The Curse Begins treads a narrative path similar to another recent Indonesian horror hit, Joko Anwar's Impetigore, in which a young woman returns to her remote childhood village and finds she has been selected for some nefarious purpose. As Mila snoops around it becomes clear she has been drawn to the village to meet her destiny, and the plot revolves around her figuring out how to cheat Badarawuhi. A common theme in recent Indonesian horror movies has seen young people battling traditional values, which the protagonists need to shake off to move on with their lives, which likely explains their appeal to the young cinemagoers of that traditionally conservative nation. With their long-hair and flared trousers, Mila and her friends represent Indonesia's late-blooming flower power generation, the first generation of young people to question their place in society. In this context the idea of two realms, the real world and that controlled by Badarawuhi, might then be seen to represent the clash between progressive-minded young Indonesians and the rigidly traditional society they wish to break free from. Might there also be a feminist element in Mila's desire to escape her prescribed destiny of eternal servitude?

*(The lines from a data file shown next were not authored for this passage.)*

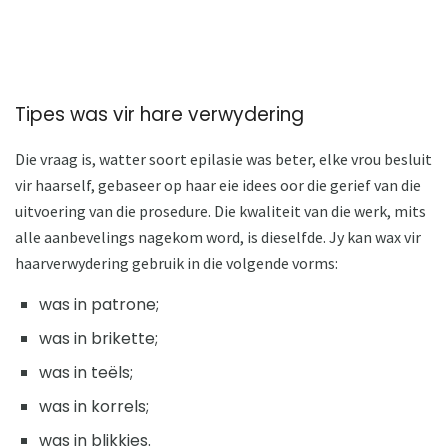
Tipes was vir hare verwydering
Die vraag is, watter soort epilasie was beter, elke vrou besluit
vir haarself, gebaseer op haar eie idees oor die gerief van die
uitvoering van die prosedure. Die kwaliteit van die werk, mits
alle aanbevelings nagekom word, is dieselfde. Jy kan wax vir
haarverwydering gebruik in die volgende vorms:
was in patrone;
was in brikette;
was in teëls;
was in korrels;
was in blikkies.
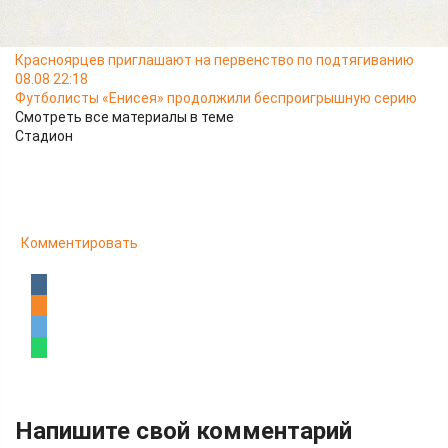
У красноярских дзюдоистов три медали спартакиады
учащихся России
09.08 13:19
Красноярцев приглашают на первенство по подтягиванию
08.08 22:18
Футболисты «Енисея» продолжили беспроигрышную серию
Смотреть все материалы в теме
Стадион
Комментировать
Напишите свой комментарий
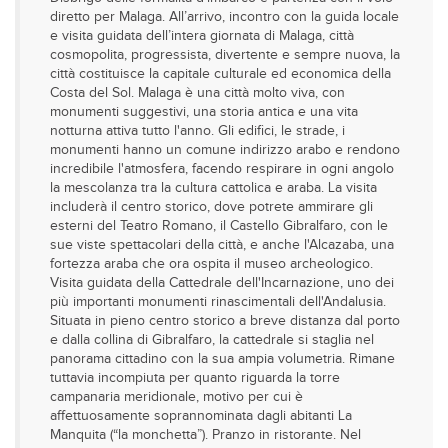
diretto per Malaga. All’arrivo, incontro con la guida locale
e visita guidata dell’intera giornata di Malaga, città
cosmopolita, progressista, divertente e sempre nuova, la
città costituisce la capitale culturale ed economica della
Costa del Sol. Malaga è una città molto viva, con
monumenti suggestivi, una storia antica e una vita
notturna attiva tutto l'anno. Gli edifici, le strade, i
monumenti hanno un comune indirizzo arabo e rendono
incredibile l'atmosfera, facendo respirare in ogni angolo
la mescolanza tra la cultura cattolica e araba. La visita
includerà il centro storico, dove potrete ammirare gli
esterni del Teatro Romano, il Castello Gibralfaro, con le
sue viste spettacolari della città, e anche l'Alcazaba, una
fortezza araba che ora ospita il museo archeologico.
Visita guidata della Cattedrale dell'Incarnazione, uno dei
più importanti monumenti rinascimentali dell'Andalusia.
Situata in pieno centro storico a breve distanza dal porto
e dalla collina di Gibralfaro, la cattedrale si staglia nel
panorama cittadino con la sua ampia volumetria. Rimane
tuttavia incompiuta per quanto riguarda la torre
campanaria meridionale, motivo per cui è
affettuosamente soprannominata dagli abitanti La
Manquita (“la monchetta”). Pranzo in ristorante. Nel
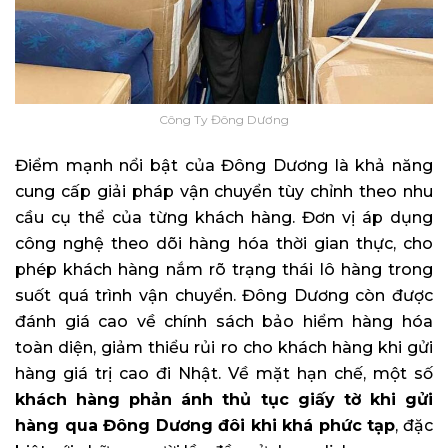
Công Ty Đông Dương
Điểm mạnh nổi bật của Đông Dương là khả năng
cung cấp giải pháp vận chuyển tùy chỉnh theo nhu
cầu cụ thể của từng khách hàng. Đơn vị áp dụng
công nghệ theo dõi hàng hóa thời gian thực, cho
phép khách hàng nắm rõ trạng thái lô hàng trong
suốt quá trình vận chuyển. Đông Dương còn được
đánh giá cao về chính sách bảo hiểm hàng hóa
toàn diện, giảm thiểu rủi ro cho khách hàng khi gửi
hàng giá trị cao đi Nhật. Về mặt hạn chế, một số
khách hàng phản ánh thủ tục giấy tờ khi gửi
hàng qua Đông Dương đôi khi khá phức tạp
, đặc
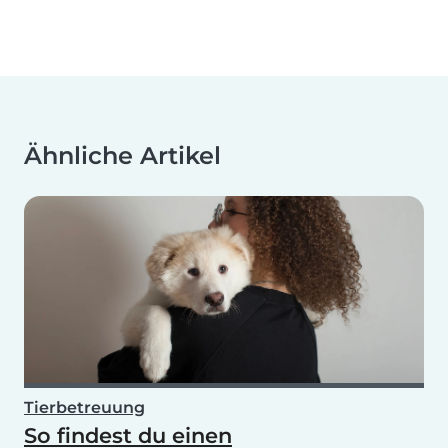
Ähnliche Artikel
Tierbetreuung
So findest du einen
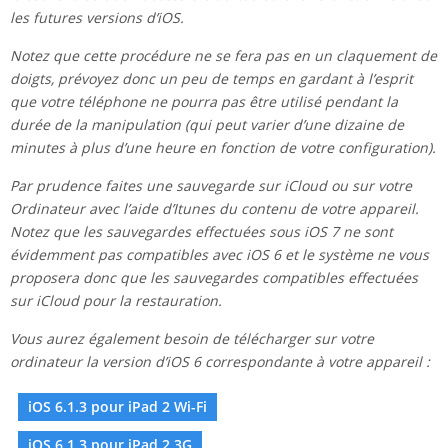
les futures versions d’iOS.
Notez que cette procédure ne se fera pas en un claquement de
doigts, prévoyez donc un peu de temps en gardant à l’esprit
que votre téléphone ne pourra pas être utilisé pendant la
durée de la manipulation (qui peut varier d’une dizaine de
minutes à plus d’une heure en fonction de votre configuration).
Par prudence faites une sauvegarde sur iCloud ou sur votre
Ordinateur avec l’aide d’Itunes du contenu de votre appareil.
Notez que les sauvegardes effectuées sous iOS 7 ne sont
évidemment pas compatibles avec iOS 6 et le système ne vous
proposera donc que les sauvegardes compatibles effectuées
sur iCloud pour la restauration.
Vous aurez également besoin de télécharger sur votre
ordinateur la version d’iOS 6 correspondante à votre appareil :
iOS 6.1.3 pour iPad 2 Wi-Fi
iOS 6.1.3 pour iPad 2 3G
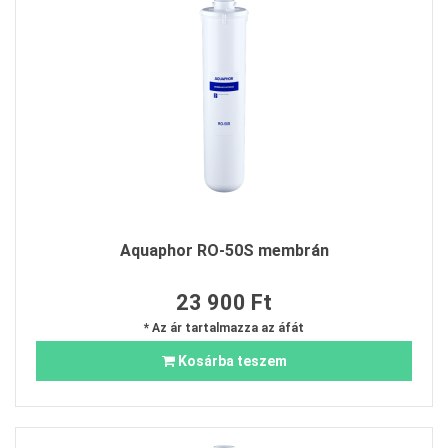
Aquaphor RO-50S membrán
23 900 Ft
* Az ár tartalmazza az áfát
Kosárba teszem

Such subtext, if present, will no doubt play better to an Indonesian audience than western viewers who are simply looking for a thrilling piece of folk-horror. The movie's sluggish pacing will likely prove a stumbling block for the latter, with too much of the two-hour running time spent doling out exposition that makes a rather simple mythology seem a lot more complicated than it really is. While Mila may be inching towards her destruction, there's a distinct lack of immediate threat to any of the protagonists. You might think her cousin and friends are there to provide secondary victims for Badarawuhi, but the entity is solely interested in Mila, which results in a negligible body count.

Dancing Village: The Curse Begins review

Amid the tiresome world-building we do get some effective sequences. A set-piece that sees Badarawuhi materialise in a bathing pool to menace Mila is equal parts sinister and sexy, boasting FX work that betters most of what's offered by Hollywood horror movies. The climactic dance sees Stamboel arrange writhing ghostly figures with the precision of a Busby Berkeley number. But there simply isn't enough to keep horror fans engaged, and with its preference for lore over gore, The Curse Begins is a bit of a bore.

Dancing Village: The Curse Begins is on Shudder from August 16th.